Da equipa de defesa faz ainda parte a australiana Jennifer Robinson, também advogada na área dos direitos humanos. Foi ela quem visitou o fundador do WikiLeaks no dia da sua detenção. Na altura, Robinson disse aos jornalistas que a equipa de defesa iria lutar contra o mandado de extradição, que consideram um "perigoso precedente", uma vez que qualquer jornalista pode enfrentar acusações dos EUA por "publicar informação verdadeira" acerca do país, disse a advogada à BBC.

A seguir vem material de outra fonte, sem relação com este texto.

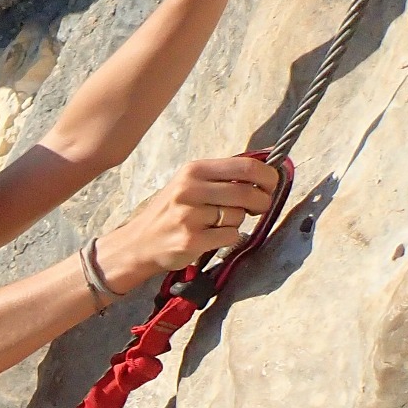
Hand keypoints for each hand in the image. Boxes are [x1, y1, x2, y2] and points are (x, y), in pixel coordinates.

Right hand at [97, 156, 283, 288]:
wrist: (137, 244)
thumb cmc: (169, 213)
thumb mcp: (189, 184)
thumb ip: (223, 175)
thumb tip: (268, 164)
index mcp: (193, 170)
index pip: (247, 167)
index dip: (268, 177)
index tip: (271, 186)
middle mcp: (190, 189)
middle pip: (248, 192)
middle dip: (261, 203)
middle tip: (256, 209)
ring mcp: (189, 216)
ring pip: (239, 217)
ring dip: (237, 223)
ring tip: (217, 224)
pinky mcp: (191, 240)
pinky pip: (231, 237)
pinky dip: (229, 239)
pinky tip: (212, 238)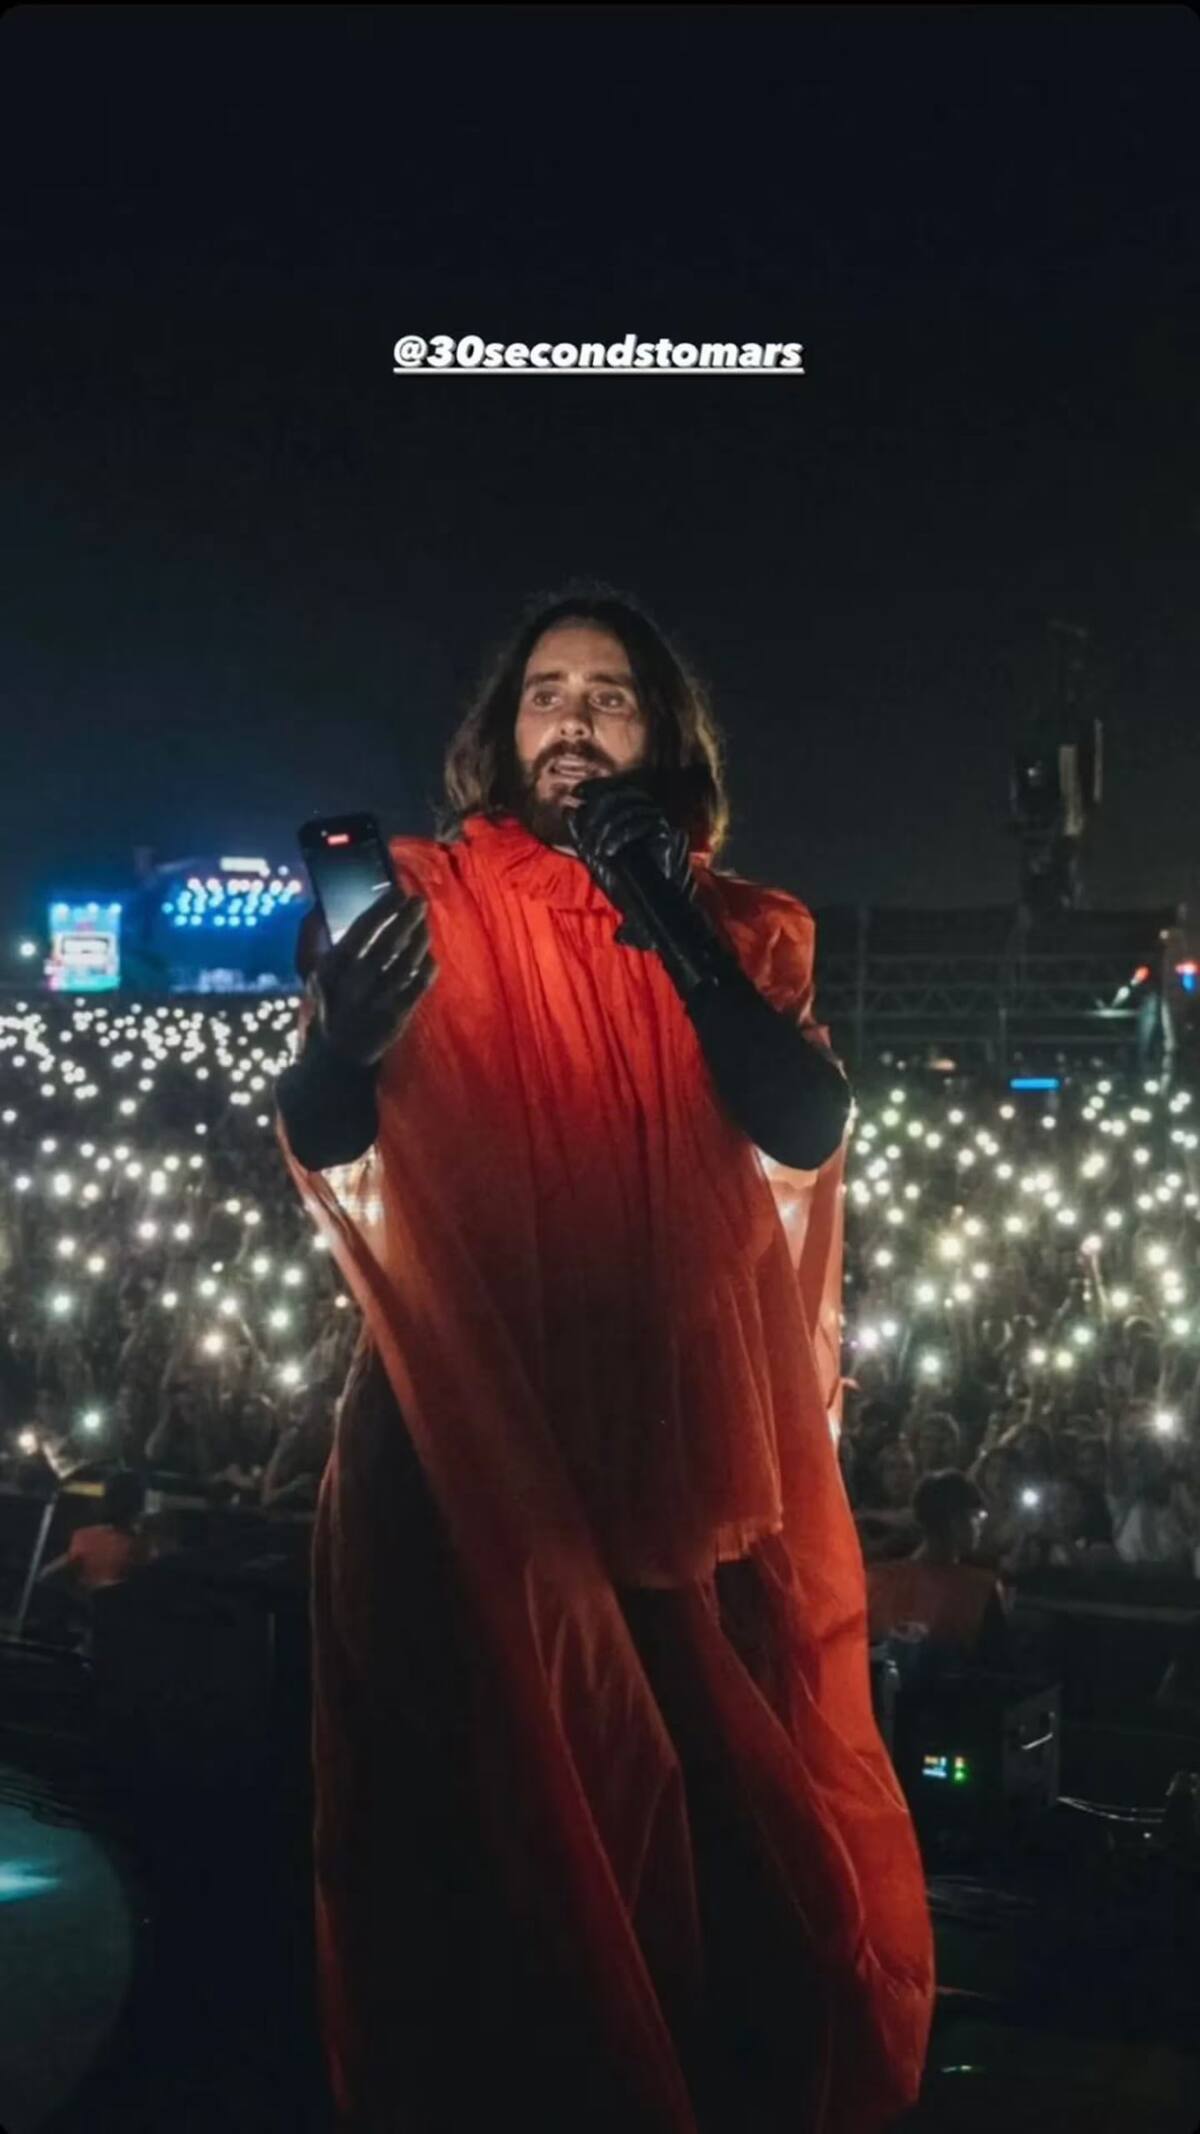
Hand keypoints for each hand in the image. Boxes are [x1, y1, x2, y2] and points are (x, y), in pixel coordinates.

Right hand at [310, 885, 437, 1066]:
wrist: (336, 1056)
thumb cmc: (326, 1007)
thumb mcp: (312, 976)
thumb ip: (313, 942)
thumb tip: (316, 909)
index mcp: (332, 969)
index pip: (361, 931)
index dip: (382, 909)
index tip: (398, 891)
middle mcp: (354, 984)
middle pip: (387, 944)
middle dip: (406, 919)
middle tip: (420, 902)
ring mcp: (377, 1001)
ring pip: (406, 963)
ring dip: (419, 940)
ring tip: (425, 926)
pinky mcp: (396, 1017)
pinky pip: (418, 986)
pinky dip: (427, 969)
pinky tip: (429, 957)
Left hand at [566, 771, 694, 948]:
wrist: (640, 904)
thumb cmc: (619, 881)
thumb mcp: (592, 857)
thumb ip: (580, 835)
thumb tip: (569, 809)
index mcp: (627, 815)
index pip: (613, 788)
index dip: (595, 786)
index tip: (576, 792)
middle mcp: (644, 813)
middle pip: (620, 794)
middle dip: (598, 810)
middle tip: (585, 830)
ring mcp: (656, 822)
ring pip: (630, 807)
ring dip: (607, 826)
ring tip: (596, 849)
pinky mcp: (665, 834)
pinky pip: (644, 823)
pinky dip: (622, 835)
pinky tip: (609, 851)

Carlos Poveda é também um dos advogados de Assange. É o defensor do australiano no Equador e apresentou, em nome do ativista,uma denúncia à Procuradoria-Geral do Equador contra vários diplomatas que trabalhavam na embaixada do país em Londres. Assange responsabiliza os diplomatas por uma espionagem que gerou um caso de extorsão, no qual estariam envolvidos três espanhóis. A denúncia foi inicialmente apresentada à Audiência Nacional da Espanha.
Poveda disse que os diplomatas podem ter cometido até quatro crimes, entre eles vazamento de informações e violação de segredo profissional. "O governo do Equador acusou Assange de espionagem dentro da embaixada. Na verdade, a espionagem vinha deles", afirmou Poveda.
(Notícia atualizada às 12:52 com as declarações de Julian Assange após ter sido ouvido pelo tribunal britânico).